The Nigeria Centre for Disease Control (NCDC) said this in its latest Lassa fever situation report for week 29, which showed that there were 857 confirmed cases of the disease in the country.

The NCDC said that the cases were distributed across 24 states and 99 local government areas in the country.

It said that 54 healthcare workers had been infected with the disease.

“A breakdown indicated that of all confirmed cases, Ondo has 30 per cent Edo, 26 per cent and Bauchi 14 per cent states.

“In week 29, the number of new confirmed cases increased from five in week 28, 2022 to cases. These were reported from Edo and Ondo States.

“Cumulatively from week 1 to week 29, 2022, 164 deaths have been reported with a case fatality rate (CFR) of 19.1 per cent which is lower than the CFR for the same period in 2021, 23.7 per cent.

“In total for 2022, 24 States have recorded at least one confirmed case across 99 Local Government Areas. Of all confirmed cases, 70 per cent are from Ondo, 30 per cent Edo 26 per cent and Bauchi 14 per cent cases.

“The predominant age group affected is 21-30 years range: 0 to 90 years, Median Age:30 years. The male-to-female ratio for confirmed cases is 1:0.8.

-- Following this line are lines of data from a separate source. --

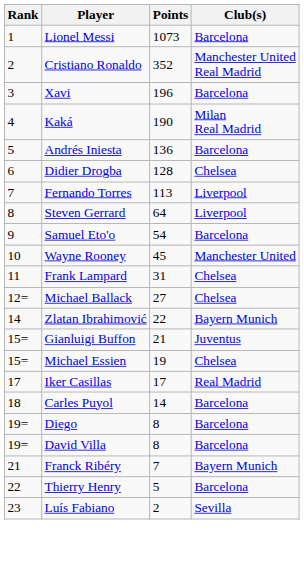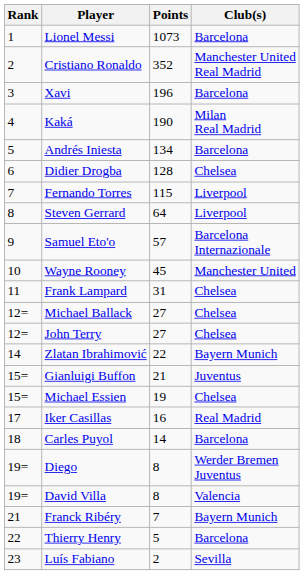Andrés Iniesta | Points: 136 -> 134
Fernando Torres | Points: 113 -> 115
Samuel Eto'o | Points: 54 -> 57
Samuel Eto'o | Club(s): Barcelona -> Barcelona Internazionale
+ row: 12= | John Terry | 27 | Chelsea
Iker Casillas | Points: 17 -> 16
Diego | Club(s): Barcelona -> Werder Bremen Juventus
David Villa | Club(s): Barcelona -> Valencia
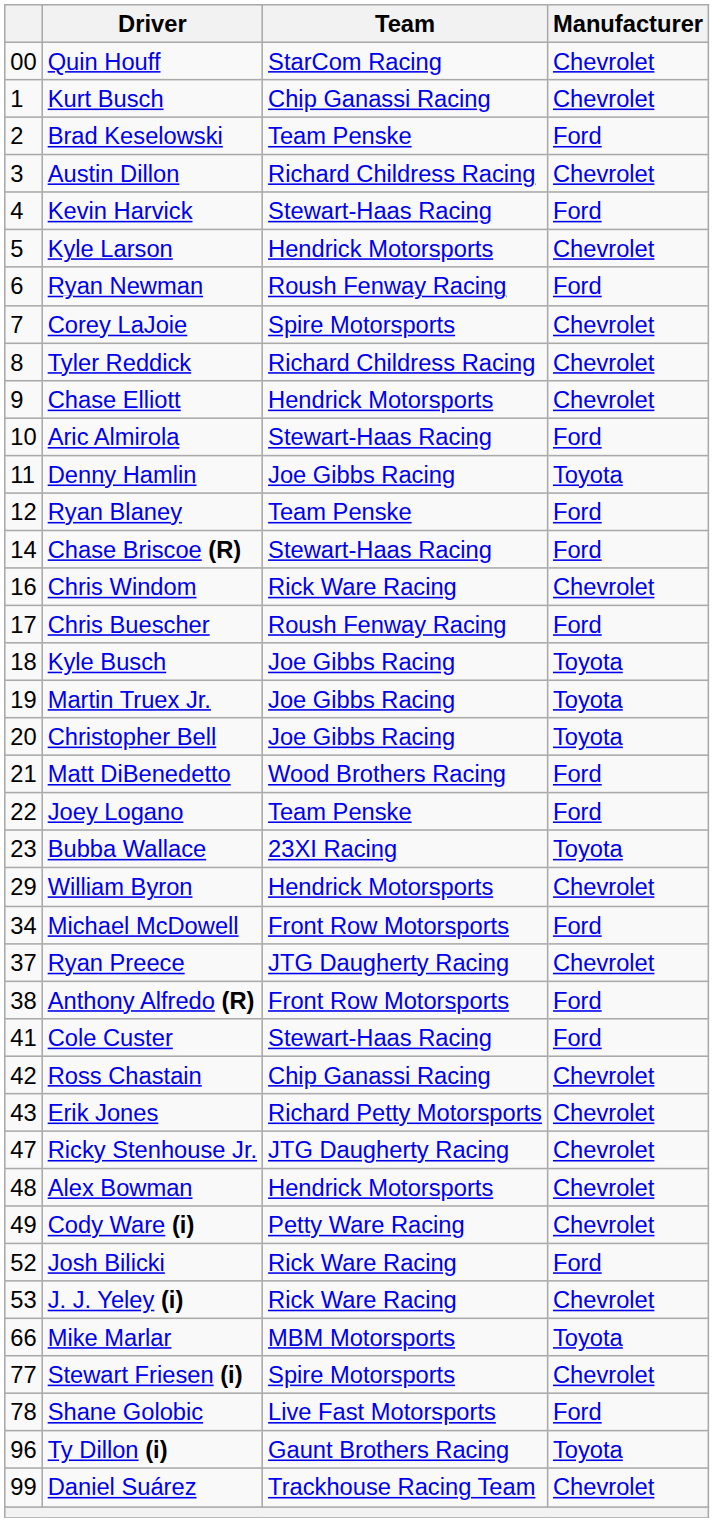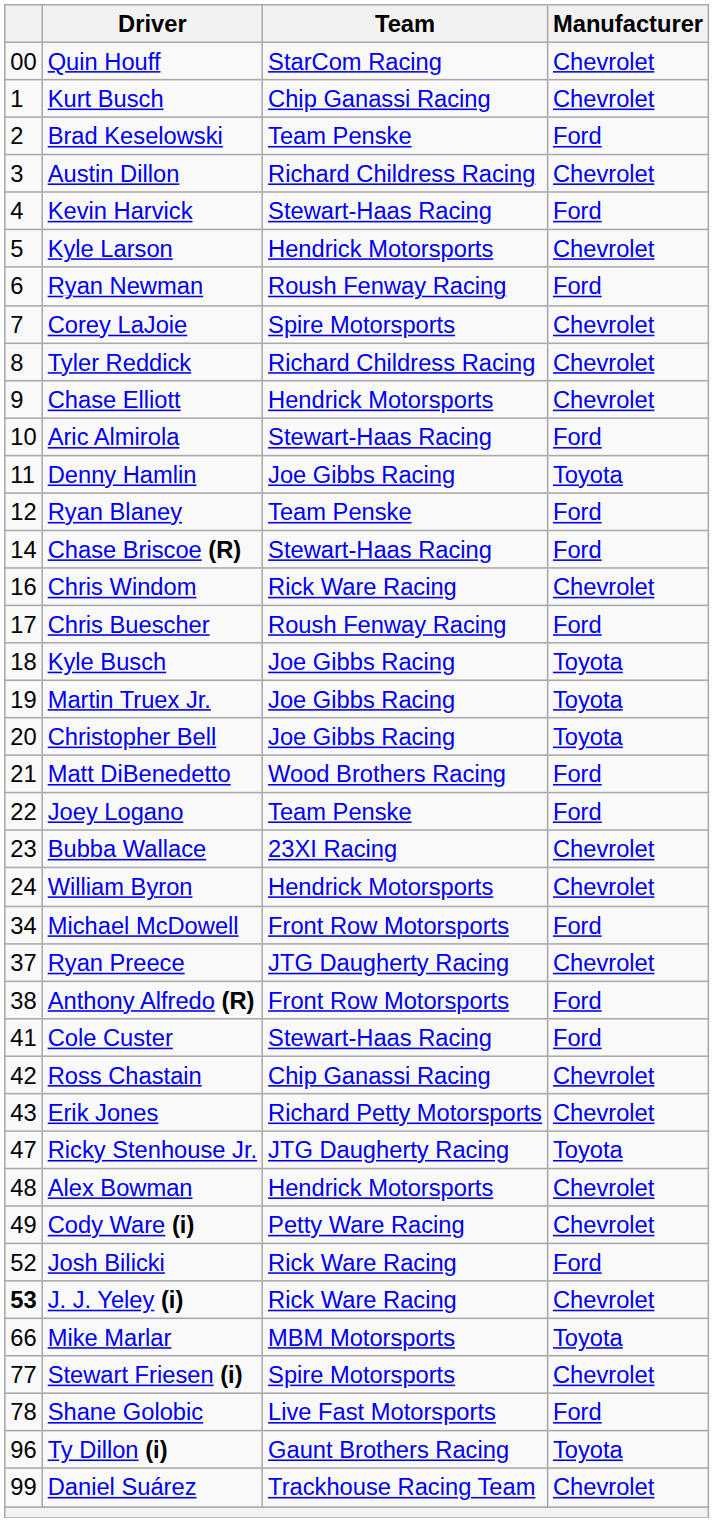Bubba Wallace | Manufacturer: Toyota -> Chevrolet
William Byron | column 1: 29 -> 24
Ricky Stenhouse Jr. | Manufacturer: Chevrolet -> Toyota
J. J. Yeley (i) | column 1: normal -> bold
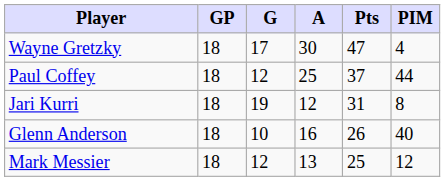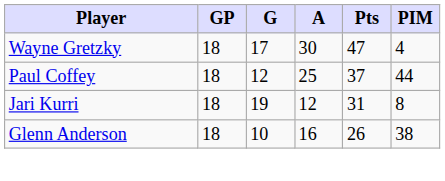Glenn Anderson | PIM: 40 -> 38
- row: Mark Messier | 18 | 12 | 13 | 25 | 12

“The number of suspected cases has increased compared to that reported for the same period in 2021. One new healthcare worker was affected in Ondo State,” it said.

The News Agency of Nigeria (NAN) reported that Lassa fever is a viral hemorrhagic fever transmitted by rats.

It has been known since the 1950s, but the virus was not identified until 1969 when two missionary nurses died from it in the town of Lassa in Nigeria.

Even after recovery, the virus remains in body fluids, including semen. Neighbouring countries are also at risk, as the animal vector for the Lassa virus, the “multimammate rat” (Mastomys natalensis) is distributed throughout the region.